» **Quellenauszug**
++++

Alles anders

Alles anders

Kolumne von Eike Becker, "Immobilienwirtschaft" 02/2017

Zeitfragen: Welcher Investor kennt sich mit Sharing Economy aus? Welcher Entwickler hat eine Vermietungsplattform für Coworking-Flächen? Welcher Eigentümer ist mit kurzen Mietverträgen einverstanden?

Das Jahr 2016 war ein politisches Seuchenjahr. Das alarmierende Gefühl, Zeuge einer Zeitenwende zu sein, bestimmt auch den Anfang 2017. Und es bedarf schon einer satten Portion Wintersonne, um die Zukunft hell und strahlend zu sehen. Was einmal war, wird nicht mehr sein. Im Taxi auf dem Weg zum Flughafen von Barcelona brummt mir noch der Kopf von der Silvesternacht, während mir Angelika aus dem Buch „Onkel Oswald und der Sudan-Käfer“ von Roald Dahl vorliest. Darin wird geschildert, wie ein supercleverer Hedonist und Lebemann mithilfe des mächtigsten Aphrodisiakums der Welt zum Millionär wird. Eine amüsante Geschichte über Verführung, das Versprechen von Stärke und Reichtum, Glamour, Manipulation, Betrug, Genie, Lust und Potenz. Beim Blick aus dem fahrenden Auto vorbei an den beleuchteten Schaufenstern der katalanischen Metropole wird mir klar, dass diese leichtfüßige Geschichte auch von unserer scheinbar unter Drogen stehenden Zeit erzählt.

Die Auswirkungen könnten kaum radikaler sein

Selbstdarstellung und Selbstinszenierung auf Instagram und Twitter sind die Aphrodisiaka unserer Zeit. Gerade sitzen mir junge Reisende im Zug gegenüber und schauen konzentriert auf die Bildschirme ihrer Handys. Im Austausch mit ihren Freunden vermutlich. Dabei könnte ich fast glauben, es ginge bei Instagram, Twitter und Facebook nur um drollige Emojis, musical.ly, aktualisierte Profilbilder, Freundinnen und Urlaubsfotos. Aber diesen staatenlosen, unregulierten Riesenunternehmen geht es um viel dickere Fische.
Gerade ist das allergrößte Neubauprojekt der Menschheit die virtuelle Baustelle einer digitalen Welt, deren Ausmaße wir nur erahnen können. Auf diesen für Außenstehende zumeist unsichtbaren riesigen Plattformen wird nichts weniger gebaut als eine gänzlich neue Welt, eine neue Art von Erde, die unsere bekannten Straßen, Häuser, Dörfer, Städte zu antiken Stätten von morgen werden lässt. Noch handelt es sich um eine digitale Parallelwelt. Aber diese Terra incognita ist dabei, unsere alte analoge Mutter Erde in sich aufzusaugen. In Kürze wird nur das für ausreichend viele Menschen sichtbar sein, was in den neuen, digitalen Welten existiert. Und in dieser Welt des Internets der Dinge geht es Apple, Amazon, Facebook und Google um endlos viele Deals mit Produzenten, Händlern und Konsumenten. Mit ihrem punktgenauen Wissen von uns Nutzern und ihren praktischen Angeboten verführen, bezirzen und benebeln sie uns. Bis aus den fröhlichen Nutzern einer bunten neuen Welt gläserne Konsumenten werden.

++++

» **Angezeigte Informationen**
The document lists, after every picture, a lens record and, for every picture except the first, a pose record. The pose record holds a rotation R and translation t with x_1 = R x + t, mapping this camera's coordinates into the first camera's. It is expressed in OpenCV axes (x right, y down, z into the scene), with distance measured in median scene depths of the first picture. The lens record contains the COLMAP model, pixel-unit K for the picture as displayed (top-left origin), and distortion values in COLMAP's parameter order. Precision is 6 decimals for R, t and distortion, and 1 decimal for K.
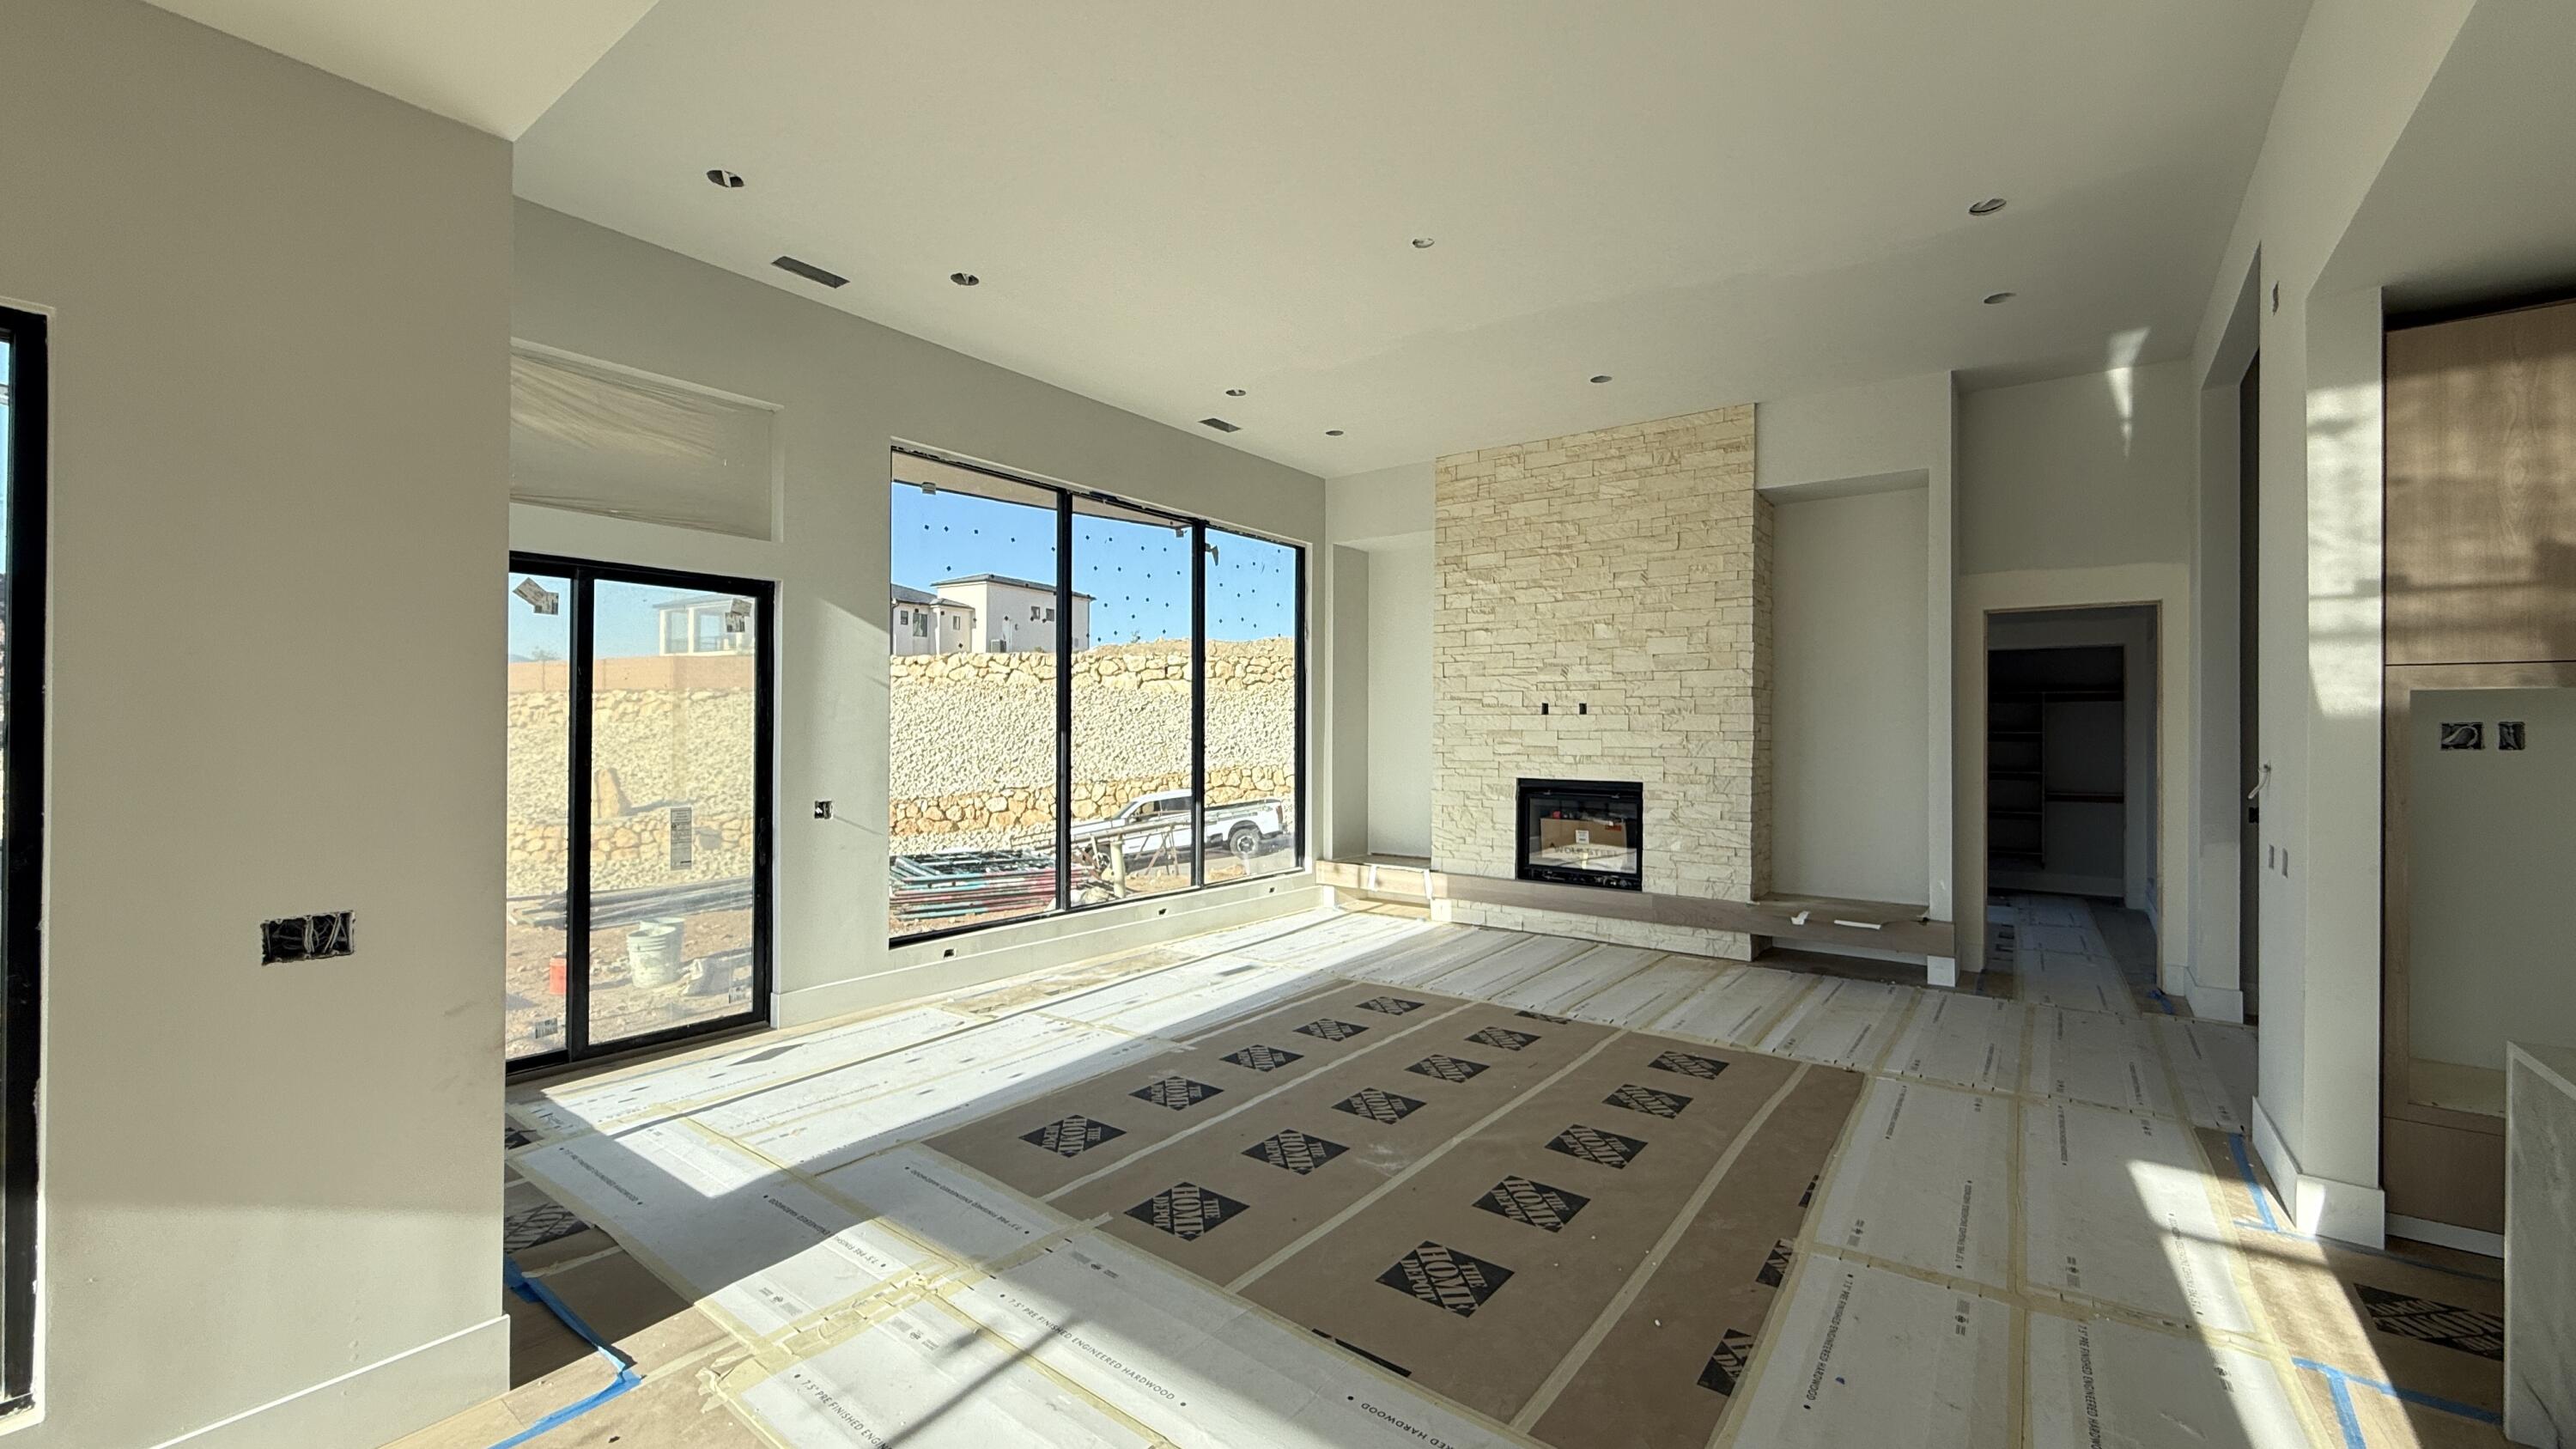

++++

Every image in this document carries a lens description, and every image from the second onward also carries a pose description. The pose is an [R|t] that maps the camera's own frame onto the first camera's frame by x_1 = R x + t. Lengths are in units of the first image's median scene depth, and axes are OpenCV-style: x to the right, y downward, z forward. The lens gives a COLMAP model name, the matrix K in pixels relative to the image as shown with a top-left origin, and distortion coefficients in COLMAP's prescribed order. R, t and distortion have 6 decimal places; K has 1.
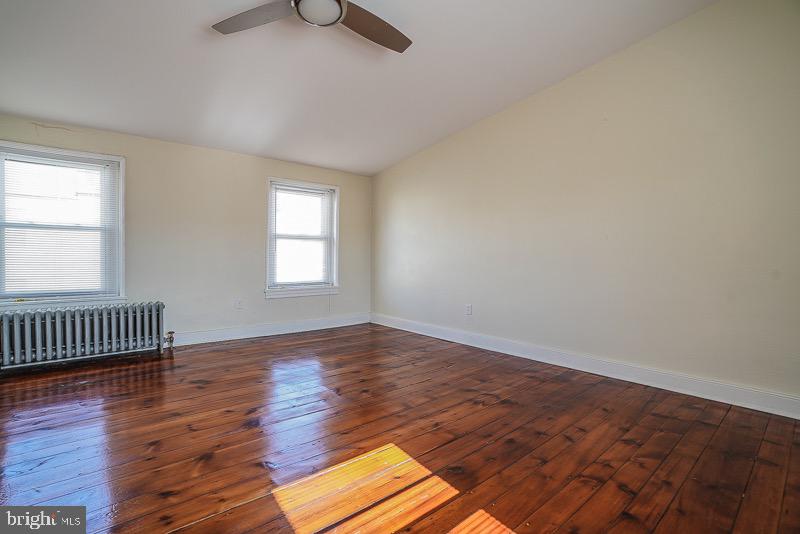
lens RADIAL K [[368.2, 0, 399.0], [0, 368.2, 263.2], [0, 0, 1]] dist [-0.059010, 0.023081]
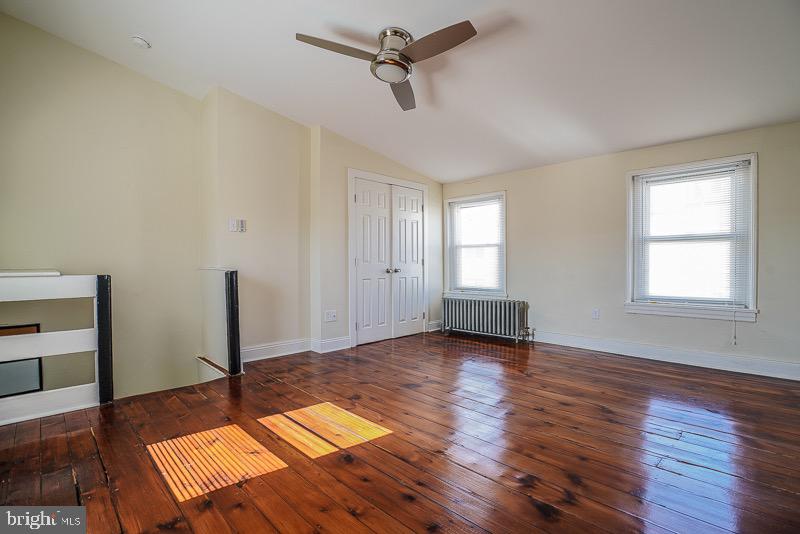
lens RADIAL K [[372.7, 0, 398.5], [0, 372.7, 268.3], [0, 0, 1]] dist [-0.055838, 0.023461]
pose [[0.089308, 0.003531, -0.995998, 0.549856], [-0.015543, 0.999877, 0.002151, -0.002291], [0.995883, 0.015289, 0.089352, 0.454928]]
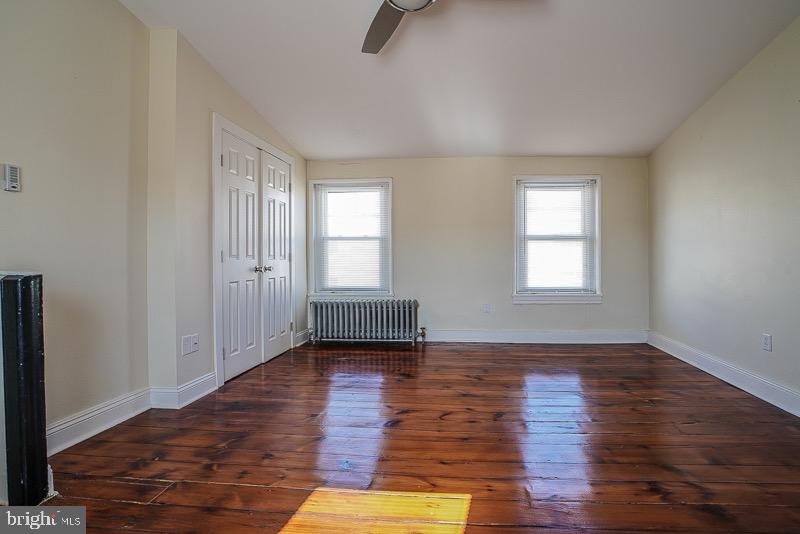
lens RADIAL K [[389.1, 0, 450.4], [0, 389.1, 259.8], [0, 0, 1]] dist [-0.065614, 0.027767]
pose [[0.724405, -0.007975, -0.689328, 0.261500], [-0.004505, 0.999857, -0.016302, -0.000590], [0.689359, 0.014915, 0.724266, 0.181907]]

++++

» **Aufgabenstellung**
Beantworte anhand der Kolumne diese drei Fragen:
1. Aus welchem Buch liest Angelika im Taxi zum Flughafen von Barcelona vor?
2. Was gilt in der Kolumne als die Aphrodisiaka unserer Zeit?
3. Welche vier Unternehmen nennt die Kolumne, denen es in der Welt des Internets der Dinge um endlos viele Deals geht?

» **Antwort zur Aufgabe**
1. Aus „Onkel Oswald und der Sudan-Käfer“ von Roald Dahl.
2. Selbstdarstellung und Selbstinszenierung auf Instagram und Twitter.
3. Apple, Amazon, Facebook und Google.